Extrait du document

---

Montréal (awp/afp) - Bombardier a lancé mardi la dernière étape de sa réorganisation, lancée en 2015 en pleine crise, en vendant son programme d'avions régionaux CRJ au japonais Mitsubishi Heavy Industries (MHI): le groupe canadien se concentre désormais sur les jets d'affaires et le transport ferroviaire.

Après avoir cédé à Airbus, en 2018, son programme de moyen-courriers CSeries - rebaptisé A220 - et si cette transaction avec MHI est finalisée comme prévu au cours du second semestre 2020, la branche aérienne de Bombardier ne produira plus bientôt que des jets d'affaires, son coeur de métier qui a fait son succès.

Cette acquisition reflète l'appétit du japonais pour le marché des appareils régionaux.

Le groupe diversifié a conclu avec le constructeur aéronautique canadien "une entente définitive" concernant la vente du programme d'avions régionaux CRJ, des appareils de 75 à 100 places, contre 550 millions de dollars américains en liquidités.

Outre cette somme, le groupe de Tokyo versera à Bombardier 200 millions de dollars pour couvrir "des passifs" liés au programme CRJ, selon des communiqués des deux groupes. "La participation au résultat net de Bombardier dans le programme de titrisation d'avions régionaux (RASPRO, évaluée à environ 180 millions de dollars) sera transférée à MHI", précisent-ils.

Bombardier, présent dans l'aéronautique et les matériels ferroviaires, traverse une mauvaise passe depuis plusieurs années, résultat d'une difficile diversification.

Le groupe établi à Montréal s'est donc engagé en 2015 dans une vaste restructuration sur cinq ans, qui a déjà entraîné la perte de plusieurs milliers d'emplois dans le monde, malgré des prêts et subventions massifs des autorités québécoises et canadiennes.

---

Données
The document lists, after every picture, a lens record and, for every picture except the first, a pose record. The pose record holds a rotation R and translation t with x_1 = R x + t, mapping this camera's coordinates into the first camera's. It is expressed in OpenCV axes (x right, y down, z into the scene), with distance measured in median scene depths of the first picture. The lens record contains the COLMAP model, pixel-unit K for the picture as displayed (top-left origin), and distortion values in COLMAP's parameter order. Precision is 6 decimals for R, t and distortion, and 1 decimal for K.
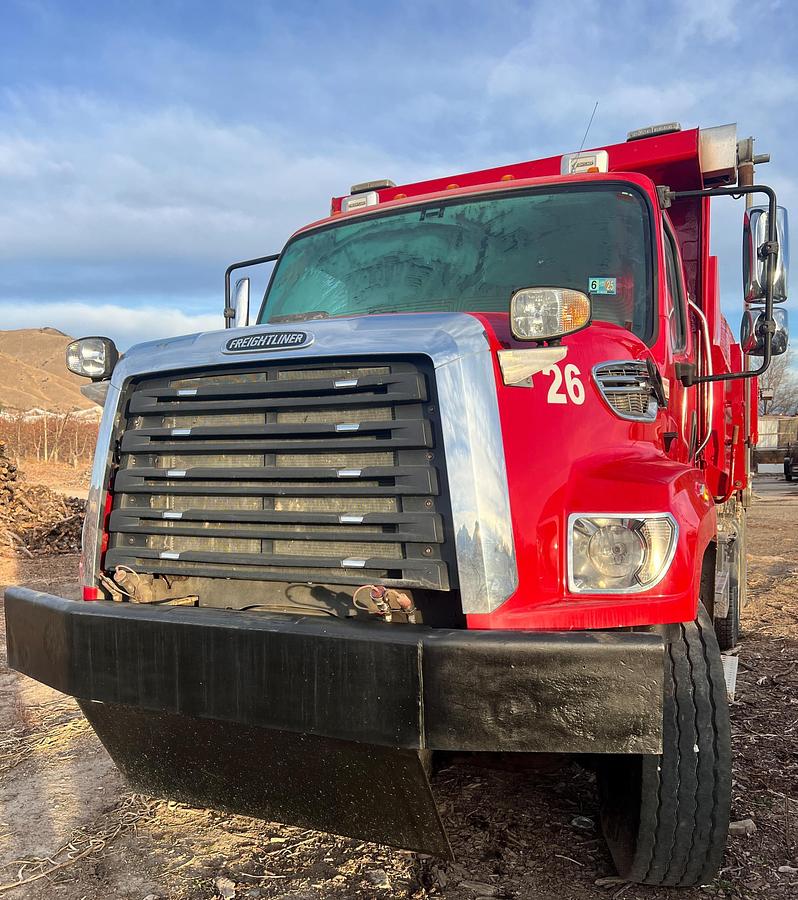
lens RADIAL K [[781.1, 0, 411.2], [0, 781.1, 509.4], [0, 0, 1]] dist [0.046257, -0.016936]
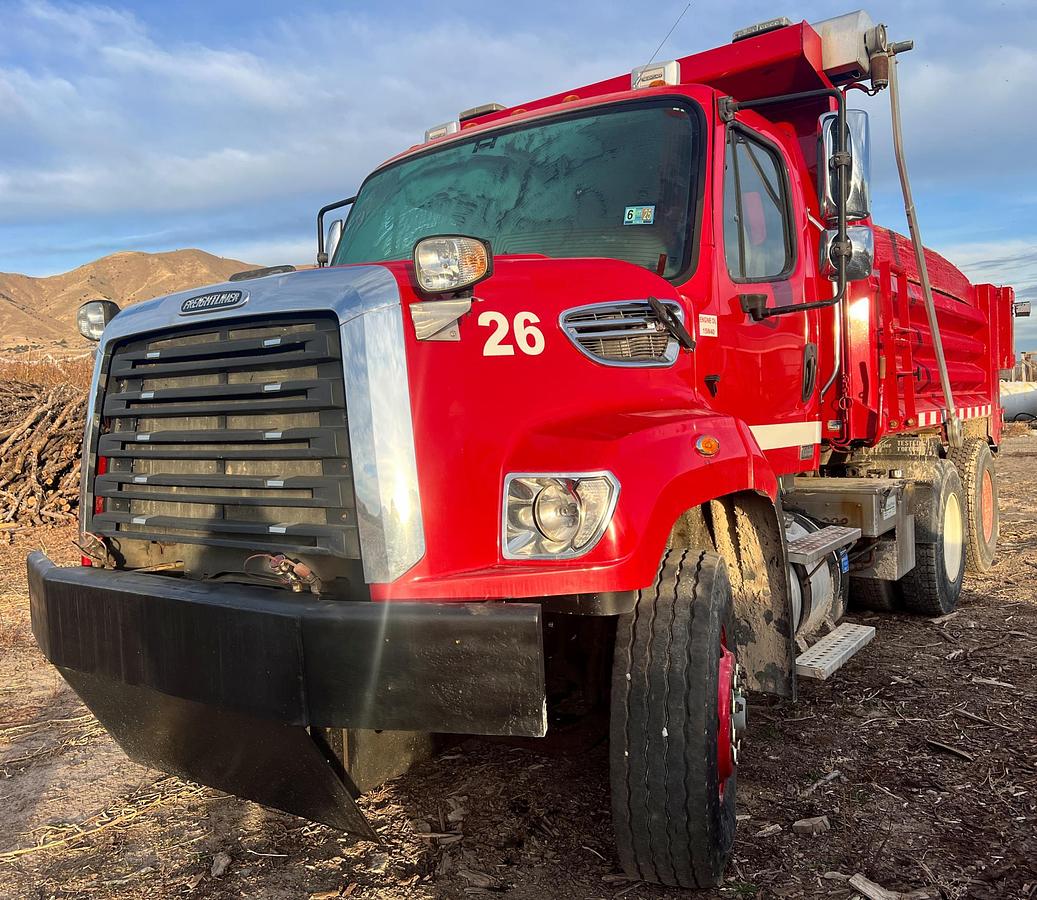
lens RADIAL K [[872.2, 0, 561.5], [0, 872.2, 440.7], [0, 0, 1]] dist [0.129389, -0.209450]
pose [[0.987169, -0.021292, -0.158250, 0.388766], [0.019530, 0.999729, -0.012682, -0.017293], [0.158477, 0.009429, 0.987318, -0.015580]]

---

Consignes
- A) Indiquez si chacune de ces affirmations concorde avec l'extrait sur Bombardier, en répondant par oui ou par non et en citant les mots décisifs : (i) Bombardier a cédé son programme CSeries à Airbus en 2018 ; (ii) le programme CRJ est vendu contre 750 millions de dollars américains en liquidités ; (iii) la restructuration de Bombardier, lancée en 2015, porte sur cinq ans.
- B) Recopiez le passage de l'extrait sur Bombardier qui va de "Après avoir cédé" à "des appareils régionaux.".
Les lignes proviennent d'une autre source que l'extrait sur Bombardier.

Corrigé
- A)
(i) Oui : « Après avoir cédé à Airbus, en 2018, son programme de moyen-courriers CSeries ».
(ii) Non : « contre 550 millions de dollars américains en liquidités ».
(iii) Oui : « s'est donc engagé en 2015 dans une vaste restructuration sur cinq ans ».

- B)
Après avoir cédé à Airbus, en 2018, son programme de moyen-courriers CSeries - rebaptisé A220 - et si cette transaction avec MHI est finalisée comme prévu au cours du second semestre 2020, la branche aérienne de Bombardier ne produira plus bientôt que des jets d'affaires, son coeur de métier qui a fait son succès.

Cette acquisition reflète l'appétit du japonais pour le marché des appareils régionaux.